ACRU Sues Philadelphia over Voting Records
ACRU Staff
April 5, 2016
ALEXANDRIA VA (April 5, 2016)—The American Civil Rights Union (ACRU) is suing Philadelphia over city officials’ refusal to open voter registration records for public inspection as required by federal law.
In a complaint filed yesterday in U.S. District Court under Section 8 of the National Voter Registration Act of 1993 (Motor Voter Law), the ACRU seeks “specific records… to ascertain why Defendants have implausible percentages of active registrants as compared to age-eligible United States citizens who live in Philadelphia.”
Specifically, the ACRU seeks a court order finding the city in violation of NVRA, and requiring officials to allow inspection of voter registration records and the various means by which the city is supposed to be updating them. The ACRU had requested access to the records in a January letter to city officials.

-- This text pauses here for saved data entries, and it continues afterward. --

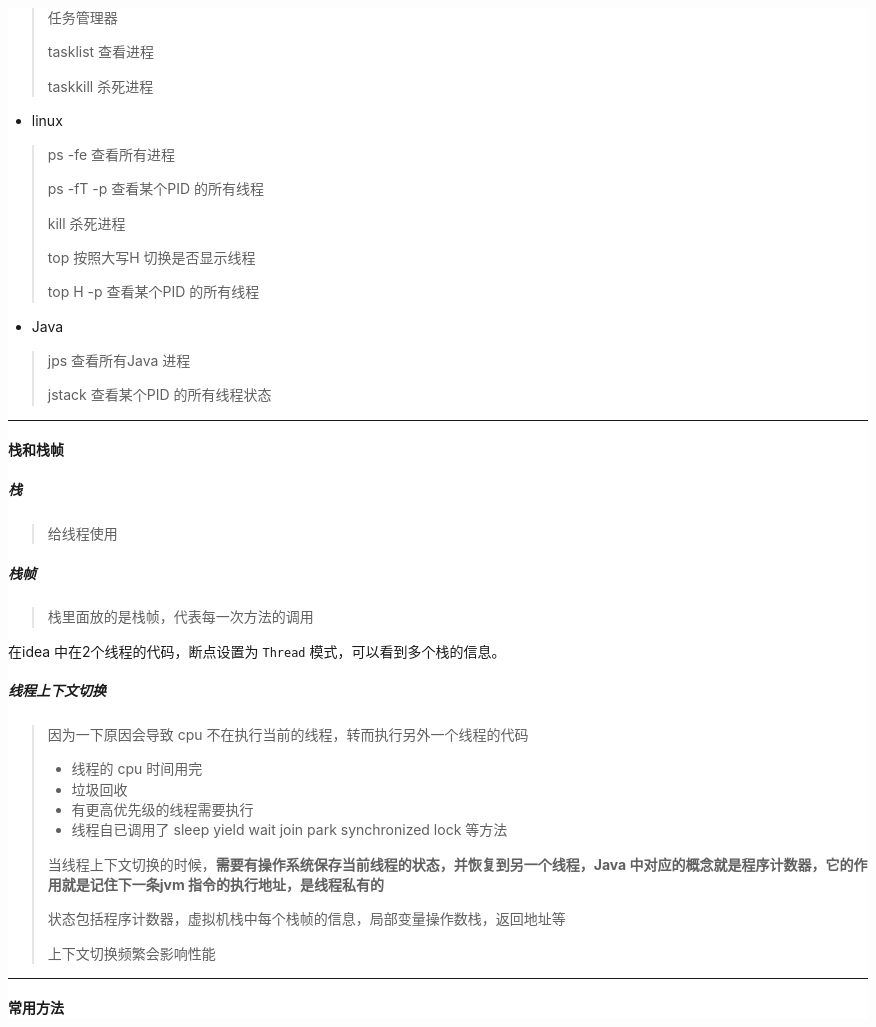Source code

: > 任务管理器
>
> tasklist 查看进程
>
> taskkill 杀死进程

* linux

> ps -fe 查看所有进程
>
> ps -fT -p <PID> 查看某个PID 的所有线程
>
> kill 杀死进程
>
> top 按照大写H 切换是否显示线程
>
> top H -p <PID> 查看某个PID 的所有线程

* Java

> jps 查看所有Java 进程
>
> jstack <PID> 查看某个PID 的所有线程状态 

---

#### 栈和栈帧

##### 栈

> 给线程使用

##### 栈帧

> 栈里面放的是栈帧，代表每一次方法的调用

在idea 中在2个线程的代码，断点设置为 `Thread` 模式，可以看到多个栈的信息。

##### 线程上下文切换

> 因为一下原因会导致 cpu 不在执行当前的线程，转而执行另外一个线程的代码
>
> * 线程的 cpu 时间用完
> * 垃圾回收
> * 有更高优先级的线程需要执行
> * 线程自已调用了 sleep yield wait join park synchronized lock  等方法
>
> 当线程上下文切换的时候，**需要有操作系统保存当前线程的状态，并恢复到另一个线程，Java 中对应的概念就是程序计数器，它的作用就是记住下一条jvm 指令的执行地址，是线程私有的**
>
> 状态包括程序计数器，虚拟机栈中每个栈帧的信息，局部变量操作数栈，返回地址等
>
> 上下文切换频繁会影响性能

---

#### 常用方法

Philadelphia voter rolls have contained an implausible number of registrants over the years with the total registered nearly exceeding the number of eligible citizens in Philadelphia. The ACRU seeks to examine why this is occurring and what can be done to ensure that only eligible citizens are voting in Philadelphia elections.

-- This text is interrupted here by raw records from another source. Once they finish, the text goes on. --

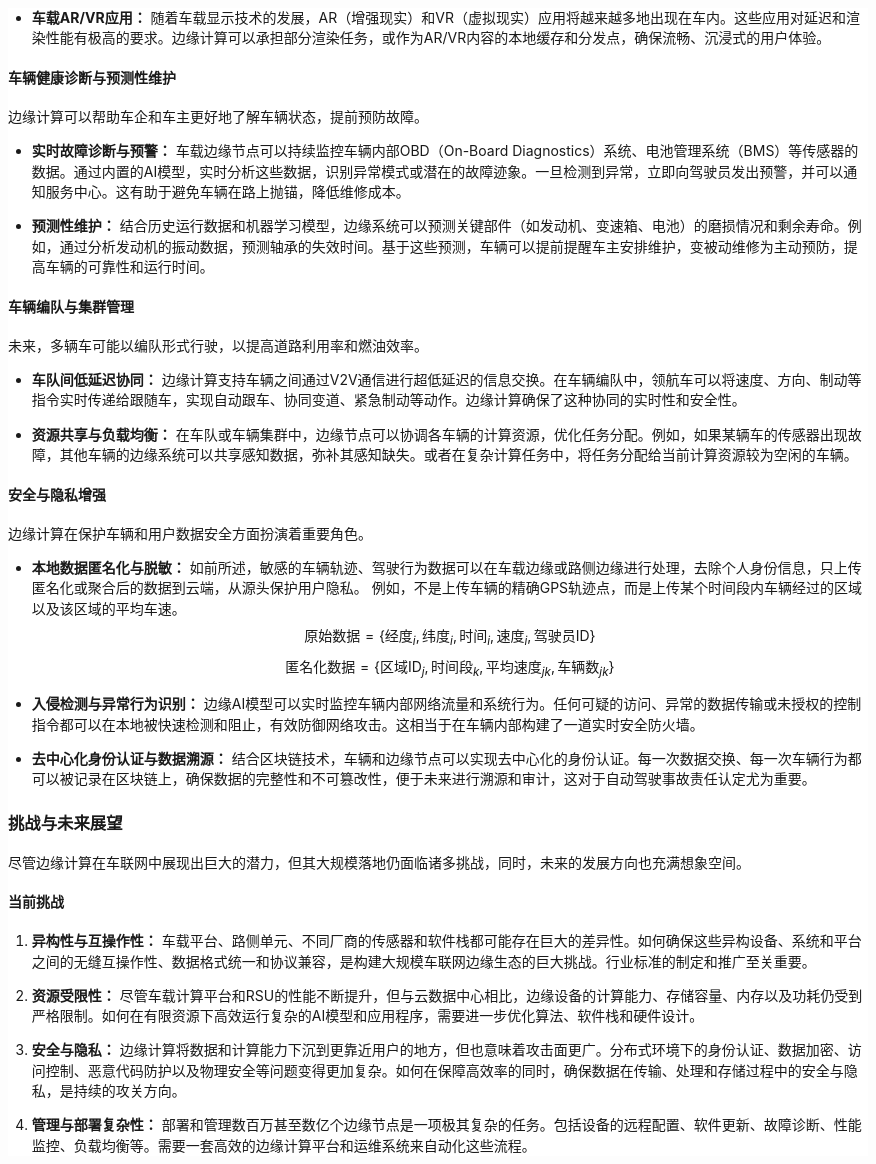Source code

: *   **车载AR/VR应用：** 随着车载显示技术的发展，AR（增强现实）和VR（虚拟现实）应用将越来越多地出现在车内。这些应用对延迟和渲染性能有极高的要求。边缘计算可以承担部分渲染任务，或作为AR/VR内容的本地缓存和分发点，确保流畅、沉浸式的用户体验。

#### 车辆健康诊断与预测性维护

边缘计算可以帮助车企和车主更好地了解车辆状态，提前预防故障。

*   **实时故障诊断与预警：** 车载边缘节点可以持续监控车辆内部OBD（On-Board Diagnostics）系统、电池管理系统（BMS）等传感器的数据。通过内置的AI模型，实时分析这些数据，识别异常模式或潜在的故障迹象。一旦检测到异常，立即向驾驶员发出预警，并可以通知服务中心。这有助于避免车辆在路上抛锚，降低维修成本。

*   **预测性维护：** 结合历史运行数据和机器学习模型，边缘系统可以预测关键部件（如发动机、变速箱、电池）的磨损情况和剩余寿命。例如，通过分析发动机的振动数据，预测轴承的失效时间。基于这些预测，车辆可以提前提醒车主安排维护，变被动维修为主动预防，提高车辆的可靠性和运行时间。

#### 车辆编队与集群管理

未来，多辆车可能以编队形式行驶，以提高道路利用率和燃油效率。

*   **车队间低延迟协同：** 边缘计算支持车辆之间通过V2V通信进行超低延迟的信息交换。在车辆编队中，领航车可以将速度、方向、制动等指令实时传递给跟随车，实现自动跟车、协同变道、紧急制动等动作。边缘计算确保了这种协同的实时性和安全性。

*   **资源共享与负载均衡：** 在车队或车辆集群中，边缘节点可以协调各车辆的计算资源，优化任务分配。例如，如果某辆车的传感器出现故障，其他车辆的边缘系统可以共享感知数据，弥补其感知缺失。或者在复杂计算任务中，将任务分配给当前计算资源较为空闲的车辆。

#### 安全与隐私增强

边缘计算在保护车辆和用户数据安全方面扮演着重要角色。

*   **本地数据匿名化与脱敏：** 如前所述，敏感的车辆轨迹、驾驶行为数据可以在车载边缘或路侧边缘进行处理，去除个人身份信息，只上传匿名化或聚合后的数据到云端，从源头保护用户隐私。
    例如，不是上传车辆的精确GPS轨迹点，而是上传某个时间段内车辆经过的区域以及该区域的平均车速。
    $$
    \text{原始数据} = \{ \text{经度}_i, \text{纬度}_i, \text{时间}_i, \text{速度}_i, \text{驾驶员ID} \}
    $$
    $$
    \text{匿名化数据} = \{ \text{区域ID}_j, \text{时间段}_k, \text{平均速度}_{jk}, \text{车辆数}_{jk} \}
    $$

*   **入侵检测与异常行为识别：** 边缘AI模型可以实时监控车辆内部网络流量和系统行为。任何可疑的访问、异常的数据传输或未授权的控制指令都可以在本地被快速检测和阻止，有效防御网络攻击。这相当于在车辆内部构建了一道实时安全防火墙。

*   **去中心化身份认证与数据溯源：** 结合区块链技术，车辆和边缘节点可以实现去中心化的身份认证。每一次数据交换、每一次车辆行为都可以被记录在区块链上，确保数据的完整性和不可篡改性，便于未来进行溯源和审计，这对于自动驾驶事故责任认定尤为重要。

### 挑战与未来展望

尽管边缘计算在车联网中展现出巨大的潜力，但其大规模落地仍面临诸多挑战，同时，未来的发展方向也充满想象空间。

#### 当前挑战

1.  **异构性与互操作性：** 车载平台、路侧单元、不同厂商的传感器和软件栈都可能存在巨大的差异性。如何确保这些异构设备、系统和平台之间的无缝互操作性、数据格式统一和协议兼容，是构建大规模车联网边缘生态的巨大挑战。行业标准的制定和推广至关重要。

2.  **资源受限性：** 尽管车载计算平台和RSU的性能不断提升，但与云数据中心相比，边缘设备的计算能力、存储容量、内存以及功耗仍受到严格限制。如何在有限资源下高效运行复杂的AI模型和应用程序，需要进一步优化算法、软件栈和硬件设计。

3.  **安全与隐私：** 边缘计算将数据和计算能力下沉到更靠近用户的地方，但也意味着攻击面更广。分布式环境下的身份认证、数据加密、访问控制、恶意代码防护以及物理安全等问题变得更加复杂。如何在保障高效率的同时，确保数据在传输、处理和存储过程中的安全与隐私，是持续的攻关方向。

4.  **管理与部署复杂性：** 部署和管理数百万甚至数亿个边缘节点是一项极其复杂的任务。包括设备的远程配置、软件更新、故障诊断、性能监控、负载均衡等。需要一套高效的边缘计算平台和运维系统来自动化这些流程。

“Something is wrong with the voter rolls in Philadelphia,” ACRU Chairman Susan A. Carleson said. “Federal law requires that election officials permit inspection of various data to determine if enough is being done to ensure clean voter rolls. Philadelphia entirely ignored our requests, so we are seeking an order from the federal court forcing transparency.”

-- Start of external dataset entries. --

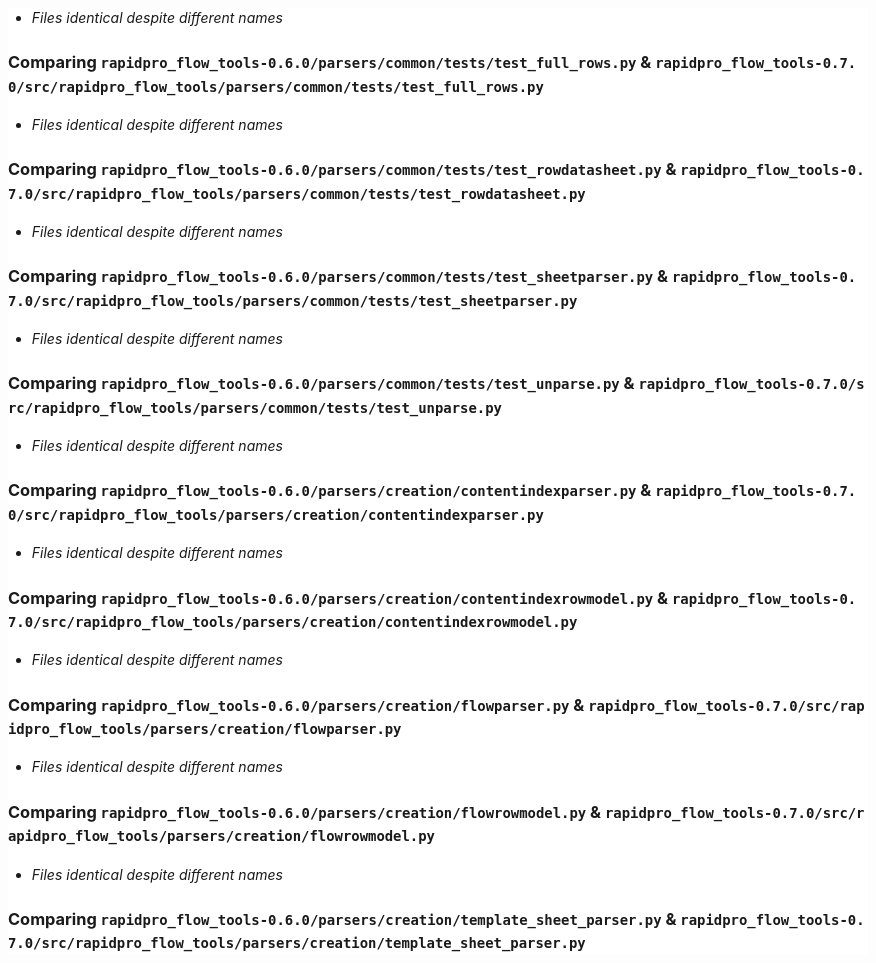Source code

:  * *Files identical despite different names*

### Comparing `rapidpro_flow_tools-0.6.0/parsers/common/tests/test_full_rows.py` & `rapidpro_flow_tools-0.7.0/src/rapidpro_flow_tools/parsers/common/tests/test_full_rows.py`

 * *Files identical despite different names*

### Comparing `rapidpro_flow_tools-0.6.0/parsers/common/tests/test_rowdatasheet.py` & `rapidpro_flow_tools-0.7.0/src/rapidpro_flow_tools/parsers/common/tests/test_rowdatasheet.py`

 * *Files identical despite different names*

### Comparing `rapidpro_flow_tools-0.6.0/parsers/common/tests/test_sheetparser.py` & `rapidpro_flow_tools-0.7.0/src/rapidpro_flow_tools/parsers/common/tests/test_sheetparser.py`

 * *Files identical despite different names*

### Comparing `rapidpro_flow_tools-0.6.0/parsers/common/tests/test_unparse.py` & `rapidpro_flow_tools-0.7.0/src/rapidpro_flow_tools/parsers/common/tests/test_unparse.py`

 * *Files identical despite different names*

### Comparing `rapidpro_flow_tools-0.6.0/parsers/creation/contentindexparser.py` & `rapidpro_flow_tools-0.7.0/src/rapidpro_flow_tools/parsers/creation/contentindexparser.py`

 * *Files identical despite different names*

### Comparing `rapidpro_flow_tools-0.6.0/parsers/creation/contentindexrowmodel.py` & `rapidpro_flow_tools-0.7.0/src/rapidpro_flow_tools/parsers/creation/contentindexrowmodel.py`

 * *Files identical despite different names*

### Comparing `rapidpro_flow_tools-0.6.0/parsers/creation/flowparser.py` & `rapidpro_flow_tools-0.7.0/src/rapidpro_flow_tools/parsers/creation/flowparser.py`

 * *Files identical despite different names*

### Comparing `rapidpro_flow_tools-0.6.0/parsers/creation/flowrowmodel.py` & `rapidpro_flow_tools-0.7.0/src/rapidpro_flow_tools/parsers/creation/flowrowmodel.py`

 * *Files identical despite different names*

### Comparing `rapidpro_flow_tools-0.6.0/parsers/creation/template_sheet_parser.py` & `rapidpro_flow_tools-0.7.0/src/rapidpro_flow_tools/parsers/creation/template_sheet_parser.py`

The complaint against Philadelphia, which was filed on ACRU’s behalf by local Philadelphia counsel Linda A. Kerns, Esquire, is the first lawsuit the ACRU has brought in Pennsylvania under the NVRA.
Over the past two years, the ACRU has successfully sued four counties in Mississippi and two in Texas, with others pending, as part of its Election Integrity Defense Project (www.defendelectionintegrity.org).